On Sat, Jun 29, 2019 at 12:51 AM Nikita Glukhov
<[email protected]> wrote:>
> On 29.06.2019 1:23, Julien Rouhaud wrote:
>
> But that kinda resembles stuff we already have - selectivity/cost. So
> why shouldn't this be considered as part of costing?
>
> Yeah, I'm not entirely convinced that we need anything new here.

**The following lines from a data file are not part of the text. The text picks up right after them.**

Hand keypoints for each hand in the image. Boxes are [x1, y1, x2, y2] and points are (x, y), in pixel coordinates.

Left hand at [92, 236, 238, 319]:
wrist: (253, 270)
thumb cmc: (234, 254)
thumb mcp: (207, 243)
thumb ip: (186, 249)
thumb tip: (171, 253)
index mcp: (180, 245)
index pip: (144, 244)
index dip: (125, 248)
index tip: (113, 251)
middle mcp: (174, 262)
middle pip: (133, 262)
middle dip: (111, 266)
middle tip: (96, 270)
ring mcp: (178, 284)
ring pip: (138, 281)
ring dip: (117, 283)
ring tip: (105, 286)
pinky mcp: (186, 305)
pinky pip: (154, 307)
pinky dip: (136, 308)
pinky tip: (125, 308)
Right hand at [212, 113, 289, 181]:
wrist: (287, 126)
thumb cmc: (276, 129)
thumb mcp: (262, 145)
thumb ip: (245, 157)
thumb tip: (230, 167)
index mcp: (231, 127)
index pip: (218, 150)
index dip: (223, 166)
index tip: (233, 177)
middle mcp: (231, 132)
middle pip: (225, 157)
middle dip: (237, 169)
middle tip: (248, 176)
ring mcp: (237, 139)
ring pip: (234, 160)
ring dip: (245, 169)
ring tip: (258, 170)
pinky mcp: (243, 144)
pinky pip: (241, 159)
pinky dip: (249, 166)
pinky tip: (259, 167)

> The cost estimate function can detect such situations, and so can
> the index AM at scan start --- for example, btree checks for
> contradictory quals at scan start. There's a certain amount of
> duplicative effort involved there perhaps, but you also have to
> keep in mind that we don't know the values of run-time-determined
> comparison values until scan start. So if you want certainty rather
> than just a cost estimate, you may have to do these sorts of checks
> at scan start.
>
> Ah, I didn't know about _bt_preprocess_keys(). I'm not familiar with
> this code, so please bear with me. IIUC the idea would be to add
> additional logic in gingetbitmap() / ginNewScanKey() to drop some
> quals at runtime. But that would mean that additional logic would
> also be required in BitmapHeapScan, or that all the returned bitmap
> should be artificially marked as lossy to enforce a recheck?
>
> We have a similar solution for this problem. The idea is to avoid full index
> scan inside GIN itself when we have some GIN entries, and forcibly recheck
> all tuples if triconsistent() returns GIN_MAYBE for the keys that emitted no
> GIN entries.
Thanks for looking at it. That's I think a way better approach.
> The attached patch in its current shape contain at least two ugly places:
>
> 1. We still need to initialize empty scan key to call triconsistent(), but
> then we have to remove it from the list of scan keys. Simple refactoring
> of ginFillScanKey() can be helpful here.
>
> 2. We need to replace GIN_SEARCH_MODE_EVERYTHING with GIN_SEARCH_MODE_ALL
> if there are no GIN entries and some key requested GIN_SEARCH_MODE_ALL
> because we need to skip NULLs in GIN_SEARCH_MODE_ALL. Simplest example
> here
> is "array @> '{}'": triconsistent() returns GIN_TRUE, recheck is not
> forced,
> and GIN_SEARCH_MODE_EVERYTHING returns NULLs that are not rechecked. Maybe
> it would be better to introduce new GIN_SEARCH_MODE_EVERYTHING_NON_NULL.
Also
+ if (searchMode == GIN_SEARCH_MODE_ALL && nQueryValues <= 0)
+ {
+ /*
+ * Don't emit ALL key with no entries, check only whether
+ * unconditional recheck is needed.
+ */
+ GinScanKey key = &so->keys[--so->nkeys];
+
+ hasSearchAllMode = true;
+ so->forcedRecheck = key->triConsistentFn(key) != GIN_TRUE;
+ }
Shouldn't you make sure that the forcedRecheck flag can't reset?
> -- patched
> EXPLAIN ANALYZE SELECT * FROM test WHERE t LIKE '%1234%' AND t LIKE '%1%';
> QUERY PLAN
> -----------------------------------------------------------------------------------------------------------------------
> Bitmap Heap Scan on test (cost=20.43..176.79 rows=42 width=6) (actual
> time=0.287..0.424 rows=300 loops=1)
> Recheck Cond: ((t ~~ '%1234%'::text) AND (t ~~ '%1%'::text))
> Rows Removed by Index Recheck: 2
> Heap Blocks: exact=114
> -> Bitmap Index Scan on test_t_idx (cost=0.00..20.42 rows=42 width=0)
> (actual time=0.271..0.271 rows=302 loops=1)
> Index Cond: ((t ~~ '%1234%'::text) AND (t ~~ '%1%'::text))
> Planning Time: 0.080 ms
> Execution Time: 0.450 ms
> (8 rows)
One thing that's bothering me is that the explain implies that the
LIKE '%i% was part of the index scan, while in reality it wasn't. One
of the reason why I tried to modify the qual while generating the path
was to have the explain be clearer about what is really done.